Thank you, Georgi. After reading the manual page for ALTER INSTANCE, it seems my goal is already achievable dynamically at runtime through this relatively obscure syntax that I hadn't ever noticed previously:

SET GLOBAL tls_version = '';
ALTER INSTANCE RELOAD TLS NO ROLLBACK ON ERROR;

After running that with the NO ROLLBACK ON ERROR clause, I can confirm that new connections with --ssl-mode=required are properly rejected.

Just for background context, my use-case here involves integration testing coverage for various combinations with and without TLS between the client and server side. Restarting the server would be problematic due to how my tests are executed on a Dockerized server container with a tmpfs data mount. But separately I've also encountered other situations where doing this dynamically could be useful.

So, happily this works as-is, and I agree it is not a server bug, and there's also no need for a feature request.
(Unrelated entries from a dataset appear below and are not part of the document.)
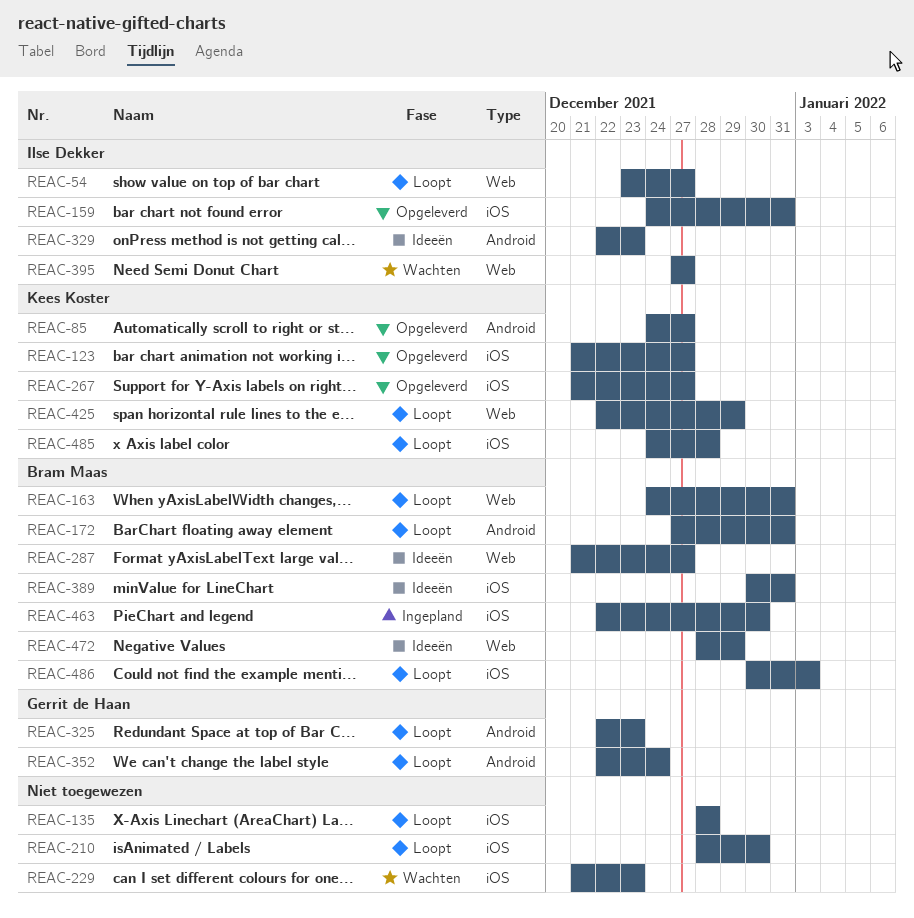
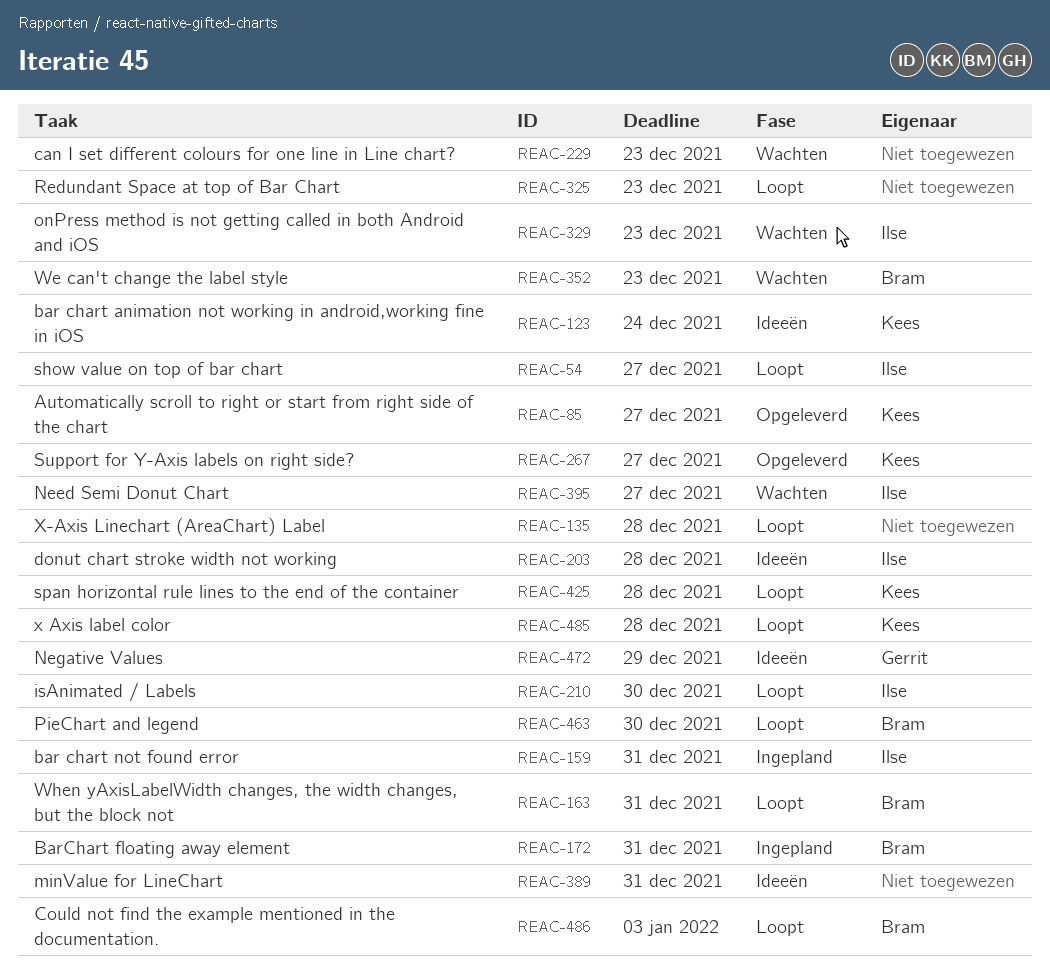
REAC-123, status: Opgeleverd -> Ideeën
REAC-123, due: Dec 27 -> Dec 24
REAC-159, status: Opgeleverd -> Ingepland
REAC-172, status: Loopt -> Ingepland
REAC-203: none -> present
REAC-210, owner: none -> Ilse Dekker
REAC-287: present -> none
REAC-325, owner: Gerrit de Haan -> none
REAC-329, status: Ideeën -> Wachten
REAC-352, status: Loopt -> Wachten
REAC-352, owner: Gerrit de Haan -> Bram Maas
REAC-352, due: Dec 24 -> Dec 23
REAC-389, owner: Bram Maas -> none
REAC-425, due: Dec 29 -> Dec 28
REAC-463, status: Ingepland -> Loopt
REAC-472, owner: Bram Maas -> Gerrit de Haan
I would however kindly request that the server variable reference for tls_version at https://dev.mysql.com/doc/refman/8.4/en/server-system-variables.html#sysvar_tls_version could be clarified to mention ALTER INSTANCE RELOAD TLS. Most of the other SSL/TLS variables on that page specifically mention the ALTER INSTANCE RELOAD TLS syntax, but the entry for tls_version does not mention that syntax directly. From a casual read of that manual entry, I had expected it to work immediately, like any other dynamic variable.

If this seems reasonable, please consider converting this to an open documentation bug. Thanks!